$2 Billion for Bicycling in Stimulus Package?

blumenauer.jpgEarl Blumenauer. Photo: New York Times

The most tantalizing tidbit in today’s Times profile of Earl Blumenauer comes from fellow cycling Congressman James Oberstar:

With
an eye on the potential stimulus package, cycling advocates "have
compiled a list of $2 billion of projects that can be under
construction in 90 days," Mr. Oberstar said, adding that prospects are
"bright."

We’re putting calls in to
congressional offices to find out more about how this potential funding
would get distributed and what needs to happen to include it in the
recovery package. The list Oberstar mentions may refer to the $3.4
billion in ready-to-go bike and pedestrian projects identified by the Rails-to-Trails Conservancy (click through for their petition).

Meanwhile, the House Republican leadership is making its transportation priorities clear. Here’s Minority Leader John Boehner, quoted in the Hill:

"I think there’s a place for infrastructure, but what kind of
infrastructure? Infrastructure to widen highways, to ease congestion
for American families? Is it to build some buildings that are
necessary?" He stated. "But if we’re talking about beautification
projects, or we’re talking about bike paths, Americans are not going to
look very kindly on this."

Isn’t
this the same GOP that wants to re-establish its fiscally responsible
bona fides? That will be a tall order as long as it’s still the party
of Patrick McHenry
— mocking a cost-effective transportation solution that will help
Americans save money, while supporting exorbitant highway expansions
that commit us to more spending on gas and huge maintenance obligations
down the road.

  • Don’t forget, conservatives tried to derail the New Deal, too. Yet many “beautification” projects completed under the WPA banner, as well as conservation, trail and restoration work done by the Civilian Conservation Corp, are among the nation’s best-loved and longest-lasting reminders of the good that can be done with federal spending.

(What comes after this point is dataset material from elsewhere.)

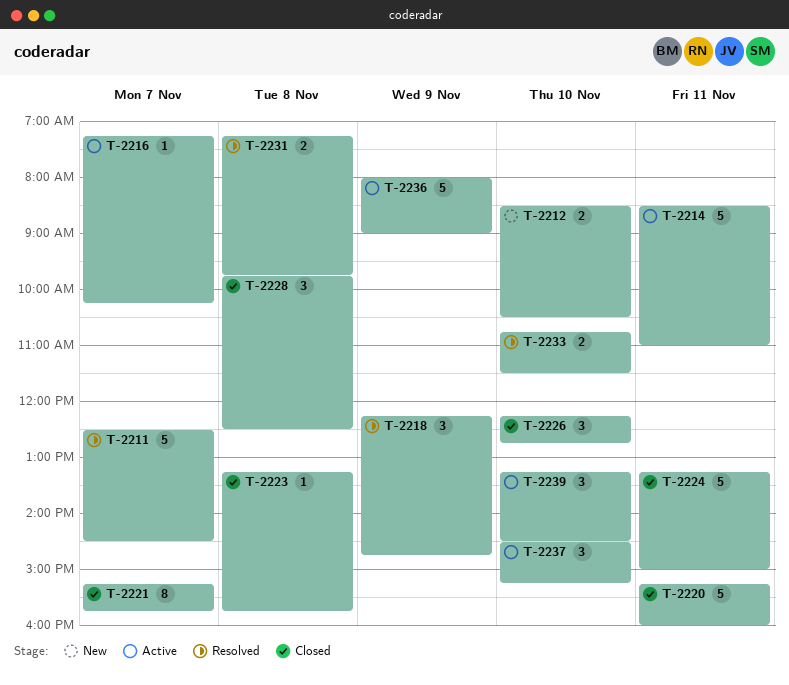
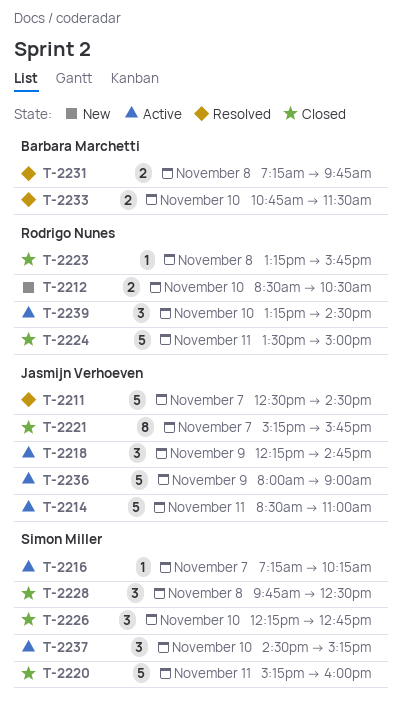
T-2218, status: Resolved -> Active
T-2224, begins: 13:15 -> 13:30

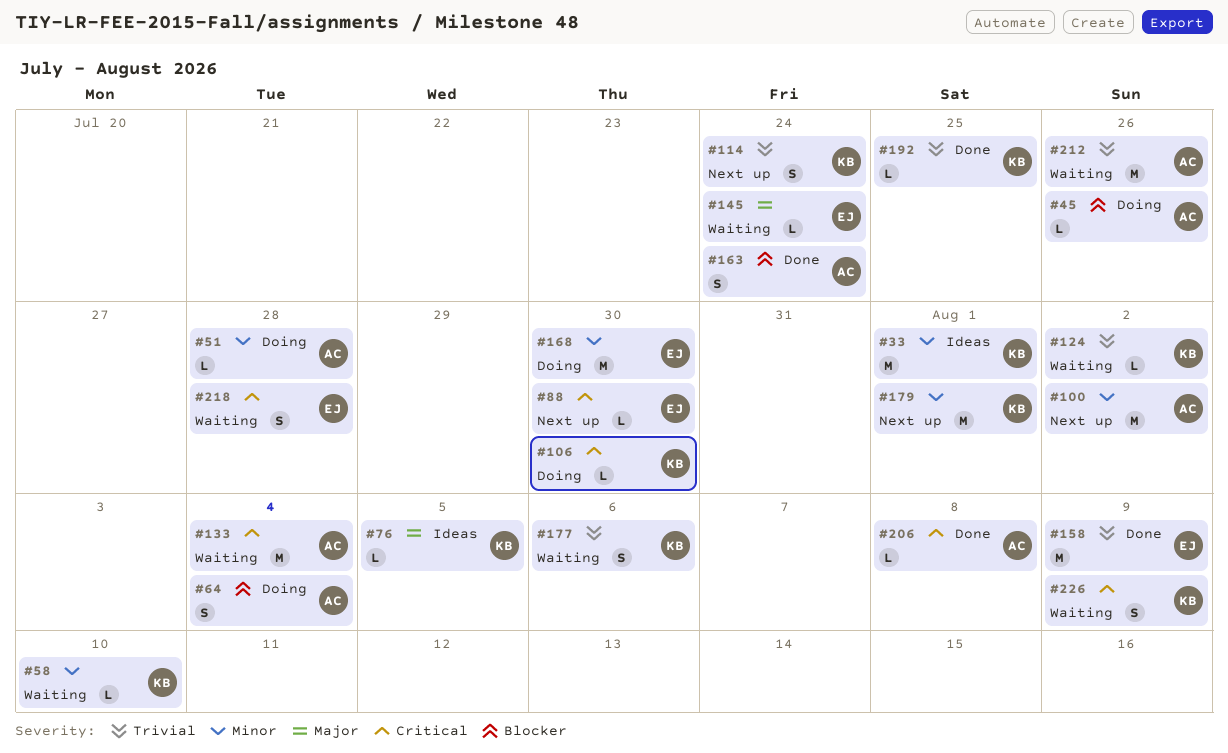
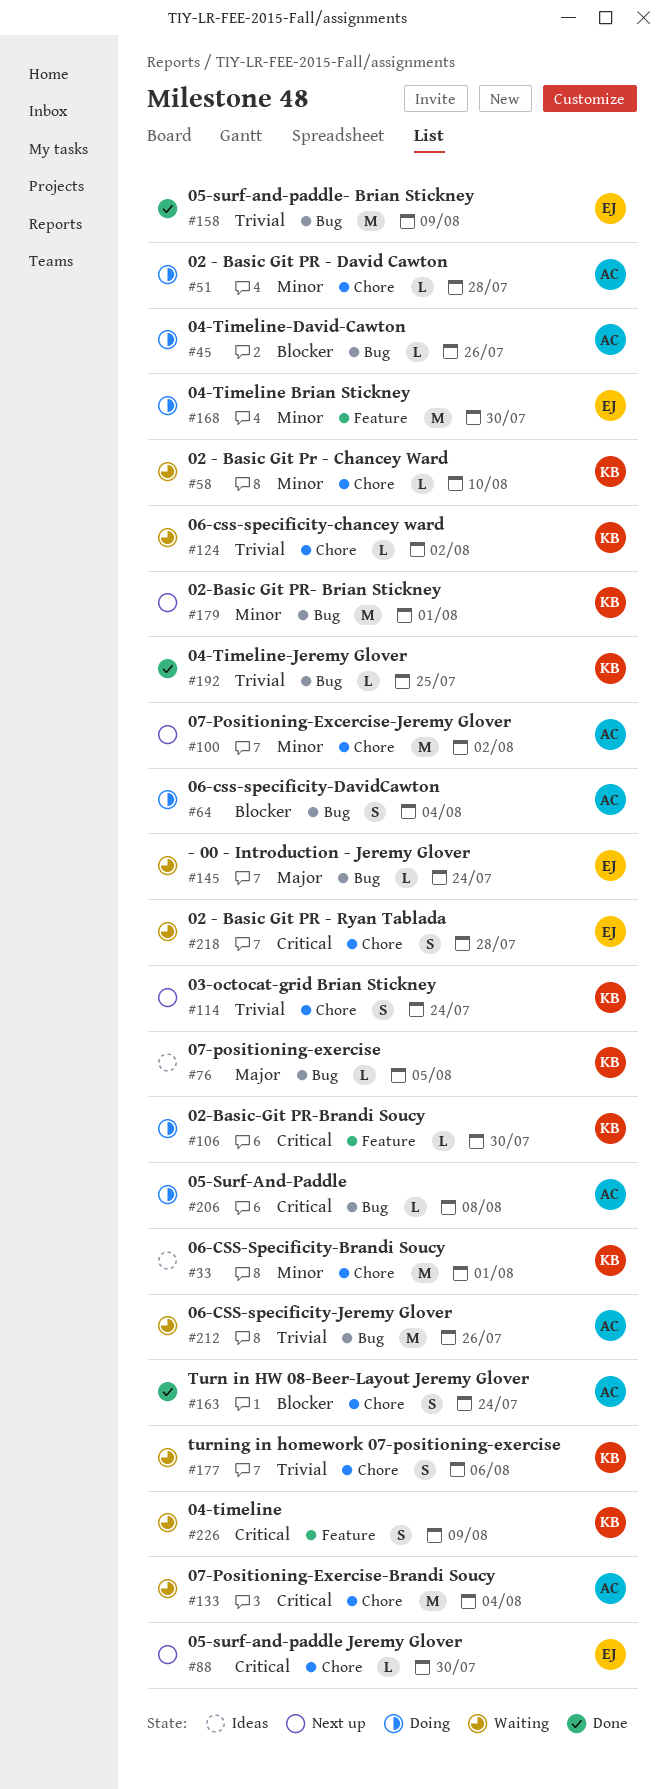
#206, status: Done -> Doing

    As the results of the last two elections clearly indicate, this generation of G.O.P. leadership has already demonstrated they’re politically tone-deaf. They can continue to operate as obstructionists, and risk spending the next 50 years out of power — just as conservatives did after opposing FDR — or they can seek the political middle ground, and stand a chance of re-establishing themselves as a viable political option.

  • I’m of 2 minds of rails to trails. on the one hand Railroad ROWs are the perfect places to create Bike Paths. but on the other hand I would like to see a resurgence of the Rail networks of yore. My Family owns a business in an Old Woolen Mill in MA. this is right next to the Abandoned ROW of the Old Boston to New York Air Line which was designed and built as a straight line between Boston and NYC unlike the costal rout that Amtrak runs today. My father said before it stopped running in the 1950s the trip time from Franklin MA to NYC was 3 1/2 hours. The Accela can barely do that today. Now most of it is being converted to Bike trails but wouldn’t it be nice if that route was still rail and put a high speed set on it you could be in NYC in no time

    More info on the Boston NYC Air Line can be found here:
    http://pages.cthome.net/mbartel/ARRhistory.htm

  • Spokker

    I don’t see why you can’t put a bike path next to the right of way. We have to choose between trains and bikes now or something?

  • My house sits eight feet–8′– away from the oldest municipally built rail trail in New England. Twenty five years ago, it was at first thought of as a just a bike path –or a mere rec path.

    Today, so many kids use it bike to school that the city plows it in the winter. They plow it because biking or walking to school is a transportation use–thus worthy of being plowed. This path has made the transformation from Rec to Transportation–as do most paths around here, after a while.

    In fact, there are over 200 rail trail projects within 100 miles of my community of Northampton, MA. The RRs in southern New England were overbuilt by a factor of 3. The Airline RoW falls into this category.

    None of this network will be needed for passenger rail projects. The trolley networks can be rebuilt easily and have more value for short distance travel than any of the former steam RR network.

    Today this network of former steam RR corridors around here connects to where people live, work and play. We are developing the densest network of non motorized off road paths in the U.S. Simply amazing things are underway here.

    Additionally, I’m a realtor with a speical niche. I specialize in the sale of houses next to or near to rail trails and greenways and a few months ago, my practice was featured in the Wall Street Journal. In 2008, I was the top agent at one of the largest firms in Western Mass. The wheels haven’t fallen off RE around here–if you have a niche.